## RECORDED INFORMATION
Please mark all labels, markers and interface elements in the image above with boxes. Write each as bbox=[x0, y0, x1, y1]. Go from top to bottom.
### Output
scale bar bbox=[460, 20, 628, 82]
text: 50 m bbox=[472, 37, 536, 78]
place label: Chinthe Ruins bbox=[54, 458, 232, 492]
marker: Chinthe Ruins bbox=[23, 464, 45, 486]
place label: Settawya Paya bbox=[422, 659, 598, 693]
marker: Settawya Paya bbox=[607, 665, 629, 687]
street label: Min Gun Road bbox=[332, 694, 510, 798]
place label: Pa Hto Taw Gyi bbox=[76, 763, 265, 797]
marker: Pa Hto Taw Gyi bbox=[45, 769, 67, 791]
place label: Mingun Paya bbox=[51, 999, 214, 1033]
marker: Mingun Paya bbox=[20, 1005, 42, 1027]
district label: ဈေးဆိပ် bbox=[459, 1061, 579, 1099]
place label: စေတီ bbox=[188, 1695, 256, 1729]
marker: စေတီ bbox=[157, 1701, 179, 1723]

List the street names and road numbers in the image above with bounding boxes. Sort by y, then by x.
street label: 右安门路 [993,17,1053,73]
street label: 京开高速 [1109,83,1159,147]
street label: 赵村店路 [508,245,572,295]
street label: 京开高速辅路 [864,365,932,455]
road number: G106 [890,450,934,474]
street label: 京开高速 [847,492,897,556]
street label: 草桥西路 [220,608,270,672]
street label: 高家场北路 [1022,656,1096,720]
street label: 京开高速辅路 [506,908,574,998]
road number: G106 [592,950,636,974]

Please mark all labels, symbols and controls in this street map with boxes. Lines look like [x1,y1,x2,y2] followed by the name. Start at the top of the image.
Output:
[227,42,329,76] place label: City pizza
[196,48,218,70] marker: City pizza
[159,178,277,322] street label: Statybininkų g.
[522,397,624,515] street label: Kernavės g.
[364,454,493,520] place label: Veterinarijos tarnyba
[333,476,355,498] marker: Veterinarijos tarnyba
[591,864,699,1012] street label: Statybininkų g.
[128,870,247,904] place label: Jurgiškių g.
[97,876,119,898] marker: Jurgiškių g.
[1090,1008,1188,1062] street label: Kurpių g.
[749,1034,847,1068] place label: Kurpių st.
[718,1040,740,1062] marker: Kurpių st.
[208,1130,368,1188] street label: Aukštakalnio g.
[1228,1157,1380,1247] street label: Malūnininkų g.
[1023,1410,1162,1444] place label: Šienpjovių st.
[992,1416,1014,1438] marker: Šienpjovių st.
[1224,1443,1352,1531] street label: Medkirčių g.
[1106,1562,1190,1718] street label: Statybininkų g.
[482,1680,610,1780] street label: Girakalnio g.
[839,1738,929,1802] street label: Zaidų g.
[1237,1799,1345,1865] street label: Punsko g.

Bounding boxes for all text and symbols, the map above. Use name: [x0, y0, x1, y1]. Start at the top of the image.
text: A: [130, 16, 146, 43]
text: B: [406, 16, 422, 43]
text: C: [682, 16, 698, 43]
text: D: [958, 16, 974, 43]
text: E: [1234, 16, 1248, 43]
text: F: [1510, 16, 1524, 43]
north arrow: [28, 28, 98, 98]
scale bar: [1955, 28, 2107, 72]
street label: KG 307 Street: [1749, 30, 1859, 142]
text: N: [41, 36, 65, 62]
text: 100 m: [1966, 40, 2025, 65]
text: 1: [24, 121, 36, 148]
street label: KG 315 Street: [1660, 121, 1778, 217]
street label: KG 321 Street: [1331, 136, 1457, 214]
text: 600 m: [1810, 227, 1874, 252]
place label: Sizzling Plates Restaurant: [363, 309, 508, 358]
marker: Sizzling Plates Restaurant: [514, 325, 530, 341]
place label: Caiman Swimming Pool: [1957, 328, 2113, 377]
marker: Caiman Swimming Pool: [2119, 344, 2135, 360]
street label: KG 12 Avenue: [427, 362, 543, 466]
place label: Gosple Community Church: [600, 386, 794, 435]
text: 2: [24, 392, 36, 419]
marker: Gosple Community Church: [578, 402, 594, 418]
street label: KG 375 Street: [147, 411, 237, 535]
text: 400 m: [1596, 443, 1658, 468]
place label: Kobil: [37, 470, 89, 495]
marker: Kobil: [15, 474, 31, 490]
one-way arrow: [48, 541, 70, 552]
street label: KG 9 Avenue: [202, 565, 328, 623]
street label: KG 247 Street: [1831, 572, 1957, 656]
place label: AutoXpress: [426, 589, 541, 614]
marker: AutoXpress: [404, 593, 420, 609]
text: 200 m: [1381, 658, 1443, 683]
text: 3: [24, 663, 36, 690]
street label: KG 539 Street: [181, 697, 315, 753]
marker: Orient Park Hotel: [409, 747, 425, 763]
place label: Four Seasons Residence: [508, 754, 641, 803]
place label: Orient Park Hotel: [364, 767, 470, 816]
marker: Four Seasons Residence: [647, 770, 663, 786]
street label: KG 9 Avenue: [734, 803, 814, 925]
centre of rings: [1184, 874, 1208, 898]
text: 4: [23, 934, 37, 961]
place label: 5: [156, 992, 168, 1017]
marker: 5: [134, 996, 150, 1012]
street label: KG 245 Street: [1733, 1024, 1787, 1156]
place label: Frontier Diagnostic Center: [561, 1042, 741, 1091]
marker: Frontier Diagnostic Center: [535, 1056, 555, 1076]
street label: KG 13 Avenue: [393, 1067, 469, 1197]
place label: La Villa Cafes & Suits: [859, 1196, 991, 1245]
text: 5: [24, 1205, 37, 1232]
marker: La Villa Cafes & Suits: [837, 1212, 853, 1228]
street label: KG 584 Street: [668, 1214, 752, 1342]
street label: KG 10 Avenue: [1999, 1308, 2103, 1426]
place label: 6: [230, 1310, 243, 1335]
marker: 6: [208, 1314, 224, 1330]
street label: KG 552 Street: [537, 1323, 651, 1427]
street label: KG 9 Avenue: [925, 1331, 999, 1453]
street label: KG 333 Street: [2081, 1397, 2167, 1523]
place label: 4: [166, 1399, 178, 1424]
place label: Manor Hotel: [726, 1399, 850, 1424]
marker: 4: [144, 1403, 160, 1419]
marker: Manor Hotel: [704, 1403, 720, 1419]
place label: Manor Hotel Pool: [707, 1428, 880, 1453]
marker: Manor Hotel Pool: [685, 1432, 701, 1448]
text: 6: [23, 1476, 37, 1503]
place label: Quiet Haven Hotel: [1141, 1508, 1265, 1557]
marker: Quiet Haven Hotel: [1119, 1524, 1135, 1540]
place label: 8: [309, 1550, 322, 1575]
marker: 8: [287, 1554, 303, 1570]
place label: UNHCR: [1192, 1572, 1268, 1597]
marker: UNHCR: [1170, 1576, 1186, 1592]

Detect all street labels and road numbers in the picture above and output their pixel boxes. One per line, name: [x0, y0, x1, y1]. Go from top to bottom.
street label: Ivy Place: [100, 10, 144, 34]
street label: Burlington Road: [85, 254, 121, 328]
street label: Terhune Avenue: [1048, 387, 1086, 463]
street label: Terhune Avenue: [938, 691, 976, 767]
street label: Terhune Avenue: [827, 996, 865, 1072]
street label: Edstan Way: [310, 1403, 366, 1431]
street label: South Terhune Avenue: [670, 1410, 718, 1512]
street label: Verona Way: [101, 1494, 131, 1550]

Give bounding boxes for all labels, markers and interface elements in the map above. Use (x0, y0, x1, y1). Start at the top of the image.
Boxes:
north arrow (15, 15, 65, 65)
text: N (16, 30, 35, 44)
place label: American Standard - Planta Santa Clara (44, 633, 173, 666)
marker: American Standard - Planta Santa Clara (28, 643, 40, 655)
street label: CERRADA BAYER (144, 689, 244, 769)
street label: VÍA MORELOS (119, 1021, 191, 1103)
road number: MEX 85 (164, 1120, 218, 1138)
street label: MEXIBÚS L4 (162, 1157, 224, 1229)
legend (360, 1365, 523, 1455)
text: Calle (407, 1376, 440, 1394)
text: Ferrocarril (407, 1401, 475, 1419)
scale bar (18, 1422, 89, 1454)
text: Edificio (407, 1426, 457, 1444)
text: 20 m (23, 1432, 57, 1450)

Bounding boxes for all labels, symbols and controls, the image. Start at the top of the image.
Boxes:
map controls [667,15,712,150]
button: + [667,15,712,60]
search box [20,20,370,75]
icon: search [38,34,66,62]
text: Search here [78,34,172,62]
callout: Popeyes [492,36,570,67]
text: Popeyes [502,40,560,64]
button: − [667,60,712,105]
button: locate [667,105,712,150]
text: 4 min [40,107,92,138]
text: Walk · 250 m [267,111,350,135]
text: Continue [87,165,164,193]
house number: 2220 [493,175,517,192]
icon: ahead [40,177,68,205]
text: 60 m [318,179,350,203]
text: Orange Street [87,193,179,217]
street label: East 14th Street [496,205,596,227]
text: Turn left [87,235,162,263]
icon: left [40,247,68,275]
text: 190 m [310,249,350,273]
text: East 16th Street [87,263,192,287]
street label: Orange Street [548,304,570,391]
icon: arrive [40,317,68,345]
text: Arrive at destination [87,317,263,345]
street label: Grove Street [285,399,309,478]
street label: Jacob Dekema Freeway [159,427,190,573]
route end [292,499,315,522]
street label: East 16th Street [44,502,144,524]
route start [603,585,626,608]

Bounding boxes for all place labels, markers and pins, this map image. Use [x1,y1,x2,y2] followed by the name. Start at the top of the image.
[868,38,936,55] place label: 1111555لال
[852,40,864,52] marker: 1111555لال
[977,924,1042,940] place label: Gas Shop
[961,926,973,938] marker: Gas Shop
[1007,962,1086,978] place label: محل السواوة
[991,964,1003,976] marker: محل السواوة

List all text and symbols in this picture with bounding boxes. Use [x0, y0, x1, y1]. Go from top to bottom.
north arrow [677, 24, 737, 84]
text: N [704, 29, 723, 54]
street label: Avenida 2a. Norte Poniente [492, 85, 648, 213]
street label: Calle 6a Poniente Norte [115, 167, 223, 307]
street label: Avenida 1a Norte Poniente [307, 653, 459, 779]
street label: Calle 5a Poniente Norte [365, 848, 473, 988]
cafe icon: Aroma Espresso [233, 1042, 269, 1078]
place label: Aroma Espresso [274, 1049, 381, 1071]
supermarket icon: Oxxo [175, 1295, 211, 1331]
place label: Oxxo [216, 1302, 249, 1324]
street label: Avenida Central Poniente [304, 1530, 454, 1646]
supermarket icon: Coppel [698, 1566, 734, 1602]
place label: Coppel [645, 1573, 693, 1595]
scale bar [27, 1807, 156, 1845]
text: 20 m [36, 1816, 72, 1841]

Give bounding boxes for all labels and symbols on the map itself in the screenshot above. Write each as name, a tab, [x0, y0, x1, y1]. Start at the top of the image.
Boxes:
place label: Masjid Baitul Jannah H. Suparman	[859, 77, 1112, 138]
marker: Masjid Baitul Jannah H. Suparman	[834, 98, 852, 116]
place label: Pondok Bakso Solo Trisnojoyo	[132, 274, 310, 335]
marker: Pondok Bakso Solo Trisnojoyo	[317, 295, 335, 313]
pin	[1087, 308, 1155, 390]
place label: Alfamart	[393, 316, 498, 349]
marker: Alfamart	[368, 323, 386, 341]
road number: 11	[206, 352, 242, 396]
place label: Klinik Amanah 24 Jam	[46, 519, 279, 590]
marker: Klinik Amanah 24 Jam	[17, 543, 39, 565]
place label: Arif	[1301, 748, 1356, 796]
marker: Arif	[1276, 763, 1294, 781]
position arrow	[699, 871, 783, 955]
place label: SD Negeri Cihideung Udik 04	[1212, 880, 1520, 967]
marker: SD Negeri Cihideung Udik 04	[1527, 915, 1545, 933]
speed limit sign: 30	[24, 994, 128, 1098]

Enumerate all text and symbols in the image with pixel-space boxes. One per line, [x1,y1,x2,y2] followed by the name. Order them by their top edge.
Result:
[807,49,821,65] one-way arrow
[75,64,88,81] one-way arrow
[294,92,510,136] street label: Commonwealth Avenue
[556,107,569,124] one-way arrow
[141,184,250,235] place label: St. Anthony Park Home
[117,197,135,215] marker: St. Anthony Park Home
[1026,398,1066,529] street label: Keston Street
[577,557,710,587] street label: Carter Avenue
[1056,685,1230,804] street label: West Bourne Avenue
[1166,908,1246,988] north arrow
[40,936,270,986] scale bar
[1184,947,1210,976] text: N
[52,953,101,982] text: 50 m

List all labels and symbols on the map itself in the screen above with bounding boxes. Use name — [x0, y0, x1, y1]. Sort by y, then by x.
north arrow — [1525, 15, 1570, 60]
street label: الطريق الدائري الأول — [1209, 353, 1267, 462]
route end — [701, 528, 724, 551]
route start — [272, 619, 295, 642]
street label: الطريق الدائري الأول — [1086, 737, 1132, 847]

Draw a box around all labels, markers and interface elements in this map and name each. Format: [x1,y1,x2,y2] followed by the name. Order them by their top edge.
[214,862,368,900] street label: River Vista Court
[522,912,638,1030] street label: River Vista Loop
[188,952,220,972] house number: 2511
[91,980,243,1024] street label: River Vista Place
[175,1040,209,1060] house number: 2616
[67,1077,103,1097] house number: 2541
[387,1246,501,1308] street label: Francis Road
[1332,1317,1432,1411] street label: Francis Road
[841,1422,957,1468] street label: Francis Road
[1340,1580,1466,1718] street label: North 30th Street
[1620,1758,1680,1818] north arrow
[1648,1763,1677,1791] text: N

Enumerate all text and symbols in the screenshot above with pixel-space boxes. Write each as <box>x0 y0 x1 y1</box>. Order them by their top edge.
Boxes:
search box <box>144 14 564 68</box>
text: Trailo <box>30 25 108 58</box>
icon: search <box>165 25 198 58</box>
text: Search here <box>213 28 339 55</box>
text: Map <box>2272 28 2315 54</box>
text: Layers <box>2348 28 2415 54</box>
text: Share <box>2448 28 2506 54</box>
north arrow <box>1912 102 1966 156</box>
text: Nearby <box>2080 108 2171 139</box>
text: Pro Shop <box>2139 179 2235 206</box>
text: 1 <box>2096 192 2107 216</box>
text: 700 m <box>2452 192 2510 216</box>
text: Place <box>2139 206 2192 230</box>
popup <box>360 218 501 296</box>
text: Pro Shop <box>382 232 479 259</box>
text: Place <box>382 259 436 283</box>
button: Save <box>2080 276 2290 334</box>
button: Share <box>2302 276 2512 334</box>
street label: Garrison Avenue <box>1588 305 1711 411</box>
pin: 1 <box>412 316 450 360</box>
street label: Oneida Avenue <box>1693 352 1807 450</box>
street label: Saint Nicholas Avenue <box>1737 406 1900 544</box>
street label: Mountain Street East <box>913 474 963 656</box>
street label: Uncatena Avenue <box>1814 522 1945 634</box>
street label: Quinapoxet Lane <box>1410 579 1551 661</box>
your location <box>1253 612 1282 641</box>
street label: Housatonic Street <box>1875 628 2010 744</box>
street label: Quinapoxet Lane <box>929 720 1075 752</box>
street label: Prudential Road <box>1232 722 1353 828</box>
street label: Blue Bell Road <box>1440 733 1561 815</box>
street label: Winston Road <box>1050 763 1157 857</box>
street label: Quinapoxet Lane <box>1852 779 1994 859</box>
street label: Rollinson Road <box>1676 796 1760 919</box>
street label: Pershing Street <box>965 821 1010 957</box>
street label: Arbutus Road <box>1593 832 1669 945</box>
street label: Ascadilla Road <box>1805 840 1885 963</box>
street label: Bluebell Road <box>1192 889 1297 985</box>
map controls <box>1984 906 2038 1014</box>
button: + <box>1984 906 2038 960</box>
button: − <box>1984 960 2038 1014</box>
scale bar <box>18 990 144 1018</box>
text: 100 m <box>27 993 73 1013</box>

## WORK REQUEST
Your answer should be each line of the data that contains the word "screenshot", copied as it stands.

## TASK RESULT
Give bounding boxes for all labels and symbols on the map itself in the screenshot above. Write each as name, a tab, [x0, y0, x1, y1]. Start at the top of the image.
Enumerate all text and symbols in the screenshot above with pixel-space boxes. Write each as <box>x0 y0 x1 y1</box>. Order them by their top edge.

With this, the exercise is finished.